Dans ce document intitulé « Ne parlez pas au nom de tout un peuple », les signataires affirment que les prises de position de certains responsables politiques, notables et religieux favorables à une modification de la Constitution ne reflètent pas l’opinion de l’ensemble des populations du Grand Kasaï.
« Le Kasaï n’est pas un bloc politique »
Les auteurs de la lettre dénoncent ce qu’ils considèrent comme une tentative de présenter l’espace kasaïen comme unanimement acquis à un projet visant à permettre au président Félix Tshisekedi de se maintenir au pouvoir au-delà des échéances constitutionnelles.
Selon eux, une telle représentation est « fausse, injuste et dangereuse », car elle ignore la diversité des opinions au sein de la communauté kasaïenne et risque d’alimenter des tensions identitaires à l’échelle nationale.
« Le Kasaï ne doit pas être utilisé comme un bloc politique au service d’un agenda particulier », écrivent-ils, estimant que l’identité régionale ne doit pas servir à justifier des projets susceptibles de diviser le pays.
Appel au respect de la Constitution et de l’alternance démocratique
Les signataires réaffirment leur attachement à la Constitution, à l’État de droit, à l’alternance démocratique ainsi qu’à l’unité nationale.

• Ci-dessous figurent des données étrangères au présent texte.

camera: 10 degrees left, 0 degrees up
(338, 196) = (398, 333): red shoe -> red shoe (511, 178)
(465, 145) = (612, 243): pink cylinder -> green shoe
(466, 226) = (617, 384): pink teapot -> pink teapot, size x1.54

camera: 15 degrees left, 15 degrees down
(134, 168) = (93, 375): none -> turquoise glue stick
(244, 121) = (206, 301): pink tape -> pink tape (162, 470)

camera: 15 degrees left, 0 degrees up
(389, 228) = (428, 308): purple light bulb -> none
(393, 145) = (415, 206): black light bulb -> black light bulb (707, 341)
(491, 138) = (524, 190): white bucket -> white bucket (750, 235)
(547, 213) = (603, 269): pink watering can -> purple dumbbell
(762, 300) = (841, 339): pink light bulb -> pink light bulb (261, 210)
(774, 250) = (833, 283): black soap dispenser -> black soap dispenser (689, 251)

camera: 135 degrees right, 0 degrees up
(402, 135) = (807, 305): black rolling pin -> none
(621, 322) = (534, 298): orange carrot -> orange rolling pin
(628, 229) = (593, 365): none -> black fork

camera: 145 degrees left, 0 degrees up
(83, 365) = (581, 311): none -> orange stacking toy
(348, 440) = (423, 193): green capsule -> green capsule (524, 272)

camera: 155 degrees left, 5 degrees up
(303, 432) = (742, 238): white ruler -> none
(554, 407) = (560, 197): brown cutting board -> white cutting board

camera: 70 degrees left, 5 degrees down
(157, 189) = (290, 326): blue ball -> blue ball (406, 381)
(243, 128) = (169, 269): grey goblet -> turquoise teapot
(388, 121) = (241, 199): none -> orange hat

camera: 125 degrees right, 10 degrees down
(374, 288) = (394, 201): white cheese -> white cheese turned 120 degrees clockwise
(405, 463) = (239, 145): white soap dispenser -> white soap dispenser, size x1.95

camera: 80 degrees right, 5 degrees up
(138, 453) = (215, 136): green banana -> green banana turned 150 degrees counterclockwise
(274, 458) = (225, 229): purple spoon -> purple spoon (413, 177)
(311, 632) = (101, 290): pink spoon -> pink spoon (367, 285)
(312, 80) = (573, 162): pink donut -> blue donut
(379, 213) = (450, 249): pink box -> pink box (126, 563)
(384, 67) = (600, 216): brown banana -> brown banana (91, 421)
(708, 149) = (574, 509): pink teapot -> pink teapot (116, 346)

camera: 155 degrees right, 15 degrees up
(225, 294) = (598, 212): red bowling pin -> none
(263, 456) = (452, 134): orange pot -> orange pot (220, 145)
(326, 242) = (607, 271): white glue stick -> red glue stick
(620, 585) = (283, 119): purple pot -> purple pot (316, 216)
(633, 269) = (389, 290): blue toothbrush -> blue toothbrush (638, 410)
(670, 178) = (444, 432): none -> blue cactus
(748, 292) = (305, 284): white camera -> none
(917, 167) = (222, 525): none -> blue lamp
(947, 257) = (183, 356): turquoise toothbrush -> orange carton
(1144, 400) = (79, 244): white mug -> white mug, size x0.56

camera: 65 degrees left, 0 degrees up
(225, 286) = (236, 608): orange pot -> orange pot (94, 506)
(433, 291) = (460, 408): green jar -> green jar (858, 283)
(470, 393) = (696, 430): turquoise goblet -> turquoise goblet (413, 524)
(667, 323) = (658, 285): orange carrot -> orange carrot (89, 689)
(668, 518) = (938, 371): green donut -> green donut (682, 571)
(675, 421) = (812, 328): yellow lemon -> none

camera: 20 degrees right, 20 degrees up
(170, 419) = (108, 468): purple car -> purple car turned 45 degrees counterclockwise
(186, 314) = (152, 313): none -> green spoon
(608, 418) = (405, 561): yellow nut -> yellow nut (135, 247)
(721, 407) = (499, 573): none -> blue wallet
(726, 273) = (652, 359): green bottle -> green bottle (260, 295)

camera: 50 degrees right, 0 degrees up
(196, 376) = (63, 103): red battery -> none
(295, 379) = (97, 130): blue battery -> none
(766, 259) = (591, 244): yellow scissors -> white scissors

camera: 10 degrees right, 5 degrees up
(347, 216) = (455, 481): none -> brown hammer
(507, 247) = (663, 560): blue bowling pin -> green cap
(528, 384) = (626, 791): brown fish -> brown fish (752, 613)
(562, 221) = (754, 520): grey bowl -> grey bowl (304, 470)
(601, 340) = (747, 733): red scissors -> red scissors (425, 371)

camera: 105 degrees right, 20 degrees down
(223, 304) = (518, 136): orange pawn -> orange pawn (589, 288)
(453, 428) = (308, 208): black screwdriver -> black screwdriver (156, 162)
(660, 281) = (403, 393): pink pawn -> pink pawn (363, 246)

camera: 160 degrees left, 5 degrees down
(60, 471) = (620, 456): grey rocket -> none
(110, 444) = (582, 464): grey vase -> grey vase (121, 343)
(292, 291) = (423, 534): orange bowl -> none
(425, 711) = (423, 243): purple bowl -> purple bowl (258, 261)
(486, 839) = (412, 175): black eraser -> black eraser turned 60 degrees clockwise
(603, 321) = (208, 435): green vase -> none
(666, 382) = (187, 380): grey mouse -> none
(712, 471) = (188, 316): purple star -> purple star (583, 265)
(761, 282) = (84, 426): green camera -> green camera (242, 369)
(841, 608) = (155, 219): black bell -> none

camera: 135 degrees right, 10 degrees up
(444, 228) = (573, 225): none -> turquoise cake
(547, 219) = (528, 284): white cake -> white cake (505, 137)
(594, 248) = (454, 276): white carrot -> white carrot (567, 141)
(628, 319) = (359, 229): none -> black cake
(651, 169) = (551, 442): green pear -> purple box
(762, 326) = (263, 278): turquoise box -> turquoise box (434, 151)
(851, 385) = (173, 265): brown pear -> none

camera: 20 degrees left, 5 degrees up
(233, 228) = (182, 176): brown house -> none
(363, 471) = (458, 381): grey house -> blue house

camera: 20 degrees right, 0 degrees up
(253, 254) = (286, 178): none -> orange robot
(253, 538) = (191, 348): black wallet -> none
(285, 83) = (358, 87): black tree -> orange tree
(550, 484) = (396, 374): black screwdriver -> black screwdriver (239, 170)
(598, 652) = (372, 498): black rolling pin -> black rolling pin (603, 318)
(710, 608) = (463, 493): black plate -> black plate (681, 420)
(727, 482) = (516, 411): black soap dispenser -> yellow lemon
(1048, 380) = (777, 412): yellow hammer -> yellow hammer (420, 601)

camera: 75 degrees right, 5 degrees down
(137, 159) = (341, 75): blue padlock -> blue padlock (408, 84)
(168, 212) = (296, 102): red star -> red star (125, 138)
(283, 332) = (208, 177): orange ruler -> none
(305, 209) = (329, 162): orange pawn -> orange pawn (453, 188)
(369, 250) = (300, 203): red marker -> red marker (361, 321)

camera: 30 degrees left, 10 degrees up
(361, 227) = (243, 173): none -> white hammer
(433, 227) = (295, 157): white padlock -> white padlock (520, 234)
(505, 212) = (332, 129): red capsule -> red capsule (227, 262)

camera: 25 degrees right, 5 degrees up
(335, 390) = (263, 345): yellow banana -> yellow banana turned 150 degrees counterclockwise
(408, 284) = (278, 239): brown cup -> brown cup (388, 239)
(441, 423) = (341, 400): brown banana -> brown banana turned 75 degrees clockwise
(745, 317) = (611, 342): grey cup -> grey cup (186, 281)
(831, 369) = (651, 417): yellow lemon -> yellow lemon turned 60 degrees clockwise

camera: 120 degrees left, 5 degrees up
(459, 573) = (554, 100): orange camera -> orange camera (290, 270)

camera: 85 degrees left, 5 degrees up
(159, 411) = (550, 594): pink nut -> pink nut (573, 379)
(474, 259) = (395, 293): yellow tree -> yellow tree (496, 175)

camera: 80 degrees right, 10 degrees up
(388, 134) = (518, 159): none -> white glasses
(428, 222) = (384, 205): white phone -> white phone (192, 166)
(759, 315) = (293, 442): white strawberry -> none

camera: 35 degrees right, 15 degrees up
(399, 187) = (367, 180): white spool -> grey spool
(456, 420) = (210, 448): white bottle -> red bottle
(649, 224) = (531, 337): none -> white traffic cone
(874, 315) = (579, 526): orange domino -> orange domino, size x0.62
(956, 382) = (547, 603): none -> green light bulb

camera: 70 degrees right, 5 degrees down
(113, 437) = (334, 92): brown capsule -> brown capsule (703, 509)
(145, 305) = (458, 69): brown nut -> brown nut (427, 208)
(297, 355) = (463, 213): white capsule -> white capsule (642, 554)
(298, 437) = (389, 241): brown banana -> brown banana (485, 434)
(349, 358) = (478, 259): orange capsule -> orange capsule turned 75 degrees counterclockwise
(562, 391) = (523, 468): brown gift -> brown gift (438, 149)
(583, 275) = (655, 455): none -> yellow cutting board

Ils rappellent que la RDC appartient à tous les Congolais, sans distinction de province, d’ethnie ou de communauté, et mettent en garde contre toute démarche pouvant être perçue comme une personnalisation du pouvoir ou une remise en cause des acquis démocratiques.
Interpellation des responsables religieux
Dans leur message, les jeunes du Grand Kasaï s’adressent également aux responsables religieux de la région. Ils soulignent que la mission première de l’Église est de promouvoir la paix, la vérité, la justice et la réconciliation.
Ils estiment que les institutions religieuses ne devraient pas être instrumentalisées pour soutenir des initiatives politiques susceptibles d’exacerber les divisions communautaires ou institutionnelles.
Priorité aux préoccupations sociales
Au-delà du débat constitutionnel, les auteurs de la lettre invitent les leaders politiques et religieux à se concentrer sur les préoccupations majeures des populations, notamment :
- L’emploi des jeunes ;
- L’éducation ;
- Les infrastructures ;
- L’accès à l’eau potable ;
- L’accès à l’électricité ;
- La sécurité ;
- Le développement économique.
Pour eux, l’avenir de la RDC doit se construire dans le respect de la Constitution, de l’unité nationale et du vivre-ensemble.
Les signataires
La lettre est signée par plusieurs jeunes issus des provinces du Grand Kasaï, notamment :
- Bertrand Mpinda (Kasaï Central) ;
- Franck Katako (Sankuru) ;
- Trésor Muteba (Kasaï Oriental) ;
- Jacques Issongo (Kasaï) ;
- Musasa Tshibanda Patrick (Lomami).
Ils se présentent comme « Les Jeunes du Grand Kasaï pour l’Unité Nationale, la Démocratie et le Respect de la Constitution ».